■ WHAT IS REQUIRED ■
Rewrite the rows starting at the line containing "pose: elev=199.8 azim=330.3" and ending at the line containing "Dot at: (244, 223)", changing "dist" to "distance" and keeping everything else the same. Leave out the pictures.

— start RECORDS FOR THIS EXERCISE —

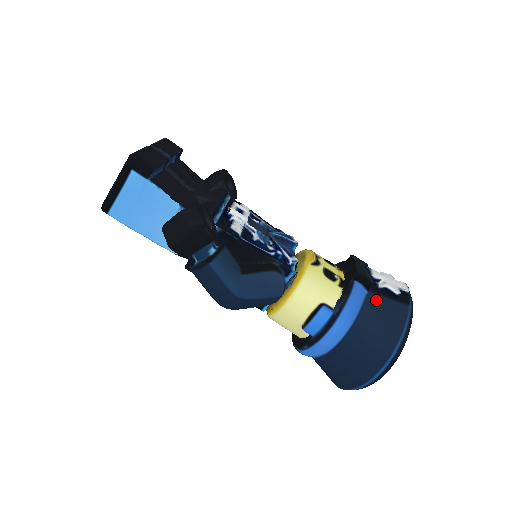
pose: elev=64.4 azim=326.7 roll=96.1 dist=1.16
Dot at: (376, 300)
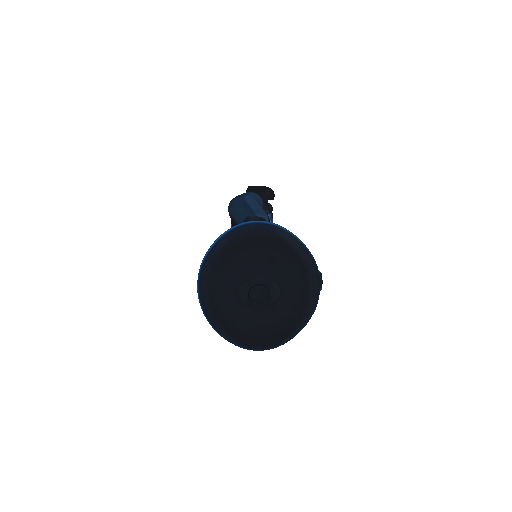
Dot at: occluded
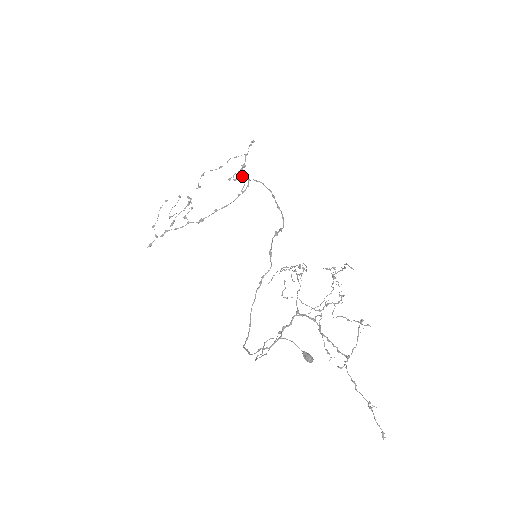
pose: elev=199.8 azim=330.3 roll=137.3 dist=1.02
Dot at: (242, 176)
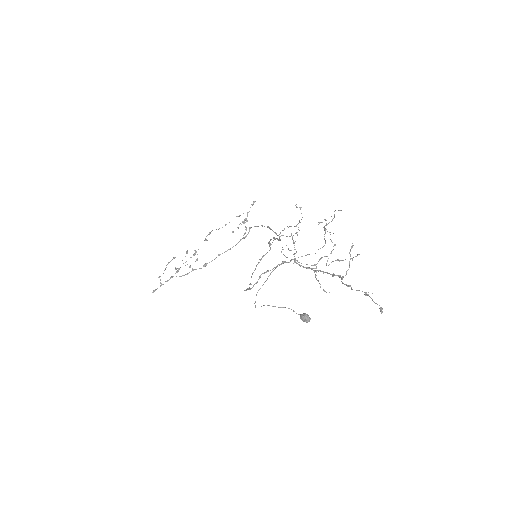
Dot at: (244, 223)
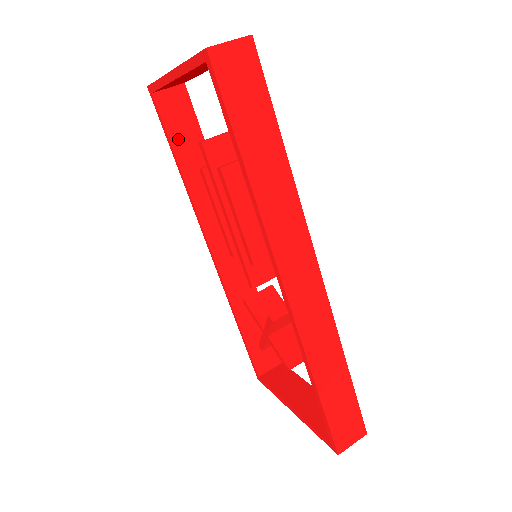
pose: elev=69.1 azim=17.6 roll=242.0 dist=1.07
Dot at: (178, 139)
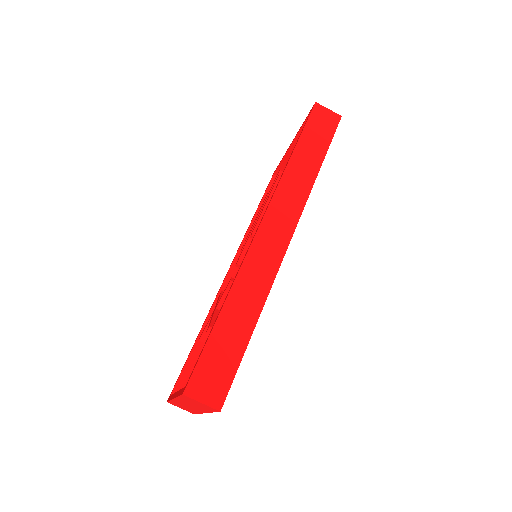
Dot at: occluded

— end RECORDS FOR THIS EXERCISE —
— start RECORDS FOR THIS EXERCISE —

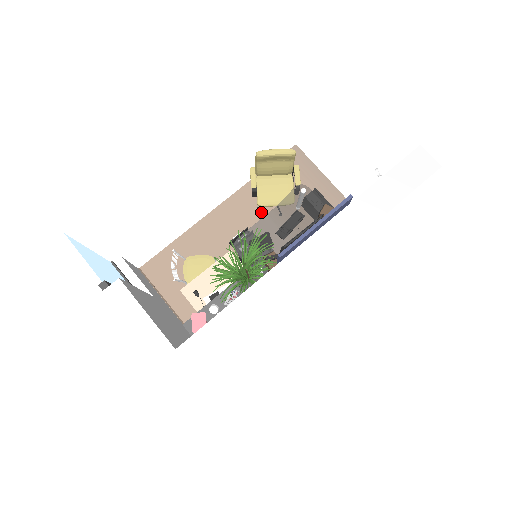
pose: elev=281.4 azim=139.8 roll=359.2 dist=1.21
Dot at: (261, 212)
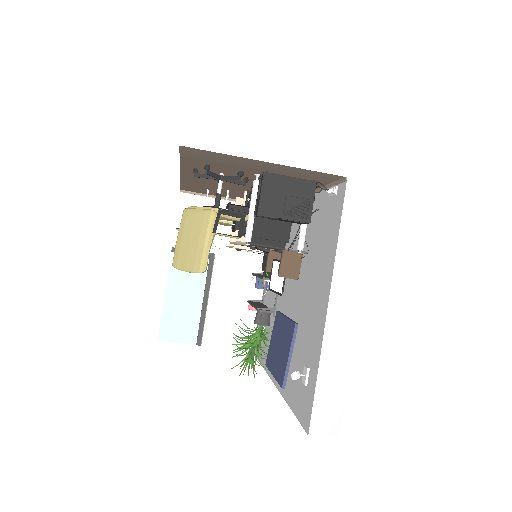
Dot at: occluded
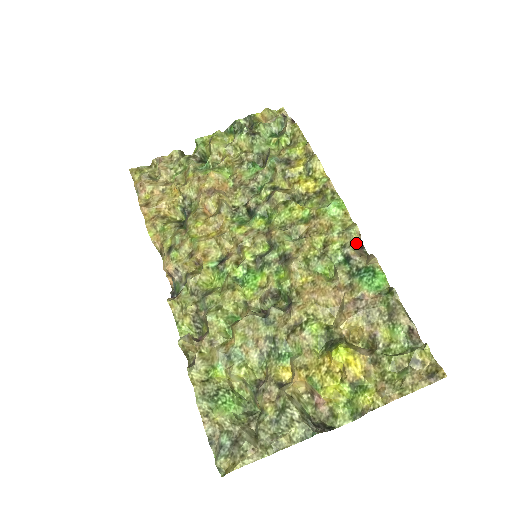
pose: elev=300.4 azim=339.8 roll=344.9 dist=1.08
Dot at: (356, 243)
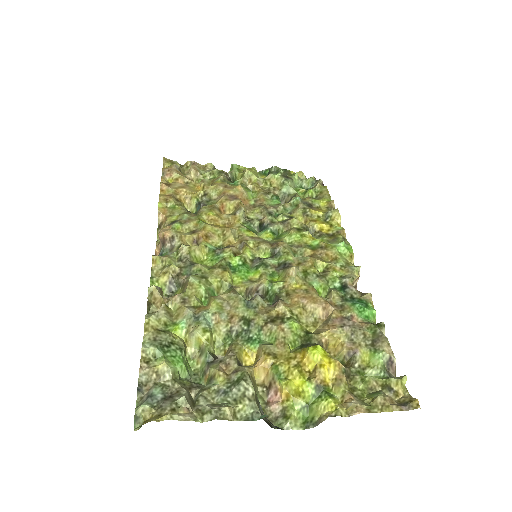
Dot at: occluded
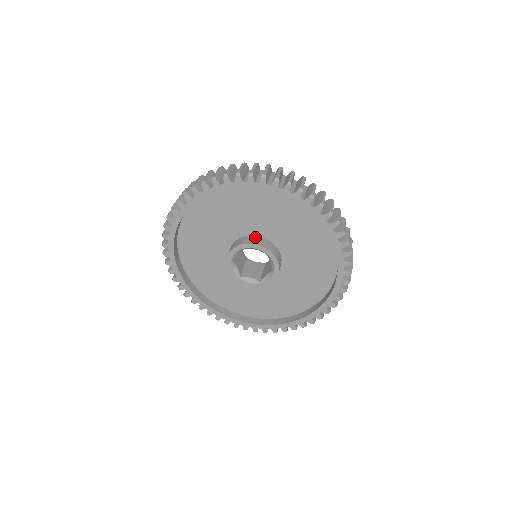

— end RECORDS FOR THIS EXERCISE —

■ TASK RESULT ■
pose: elev=199.8 azim=330.3 roll=137.3 distance=1.02
Dot at: (242, 176)
Dot at: (244, 223)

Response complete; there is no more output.